Al_Qaeda_1200x400
Un soldado somalí apunta con una pistola a un póster con el retrato de Ayman al Zawahiri, líder de Al Qaeda, en una protesta contra la franquicia yihadista Al Shabab en Mogadiscio. (Abdifitah Hashi Nor/AFP/Getty Images)

La red terrorista ha podido dar la falsa imagen de que estaba en las últimas, pero los datos y las informaciones sobre el yihadismo global apuntan a que no es así.

El guión habitual en estos casos establece que para que alguien pueda resucitar primero tiene que haber muerto. Y cuando el asunto se plantea en relación con Al Qaeda lo inmediato es constatar que, más allá del coyuntural ostracismo mediático con respecto a la red terrorista de referencia durante las últimas décadas, el entramado yihadista puesto en marcha en su día por Osama bin Laden nunca ha dejado de estar operativo. Es cierto que, a la sombra de un Daesh que en estos últimos tres años ha acaparado la atención tanto de los medios de comunicación como de los responsables políticos de muchos gobiernos, Al Qaeda ha podido dar la falsa imagen de que había sido eliminada o al menos de que sus mejores tiempos habían pasado irremediablemente. Pero, más allá de los titulares, también es posible rastrear su creciente actividad tanto en lo que corresponde a su núcleo central como a las diferentes franquicias que ha ido construyendo en diferentes regiones del planeta.

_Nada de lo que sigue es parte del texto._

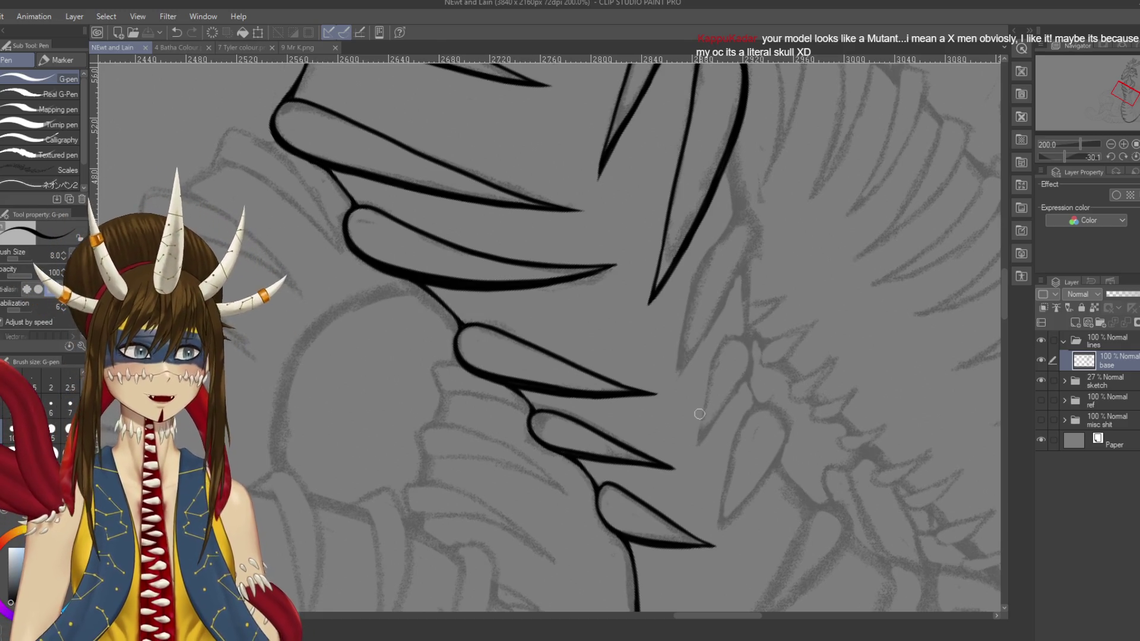
Step: Ink the next rib spike's edge down to its tip, redoing the stroke, and save
drag(706, 356, 638, 154)
drag(630, 139, 643, 200)
key(ctrl+z)
drag(631, 141, 646, 217)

Obviamente, no es fácil establecer un juicio preciso en una materia en la que las sombras dominan sobre las luces y en la que son pocas las certezas sobre las verdaderas capacidades y planes de unas entidades que no acostumbran a difundir abiertamente sus interioridades. Una realidad que deriva en que tanto los estrategas de salón como los amantes del morbo violento dejen volar su imaginación, necesitados ambos de rellenar el aparente hueco dejado por Daesh con otro tanto o más apocalíptico. Aun así, en la nebulosa que solemos definir como terrorismo yihadista es posible atisbar con cierta precisión dónde estamos y hacia dónde puede derivar ese movimiento global.

 

“Daesh no ha muerto”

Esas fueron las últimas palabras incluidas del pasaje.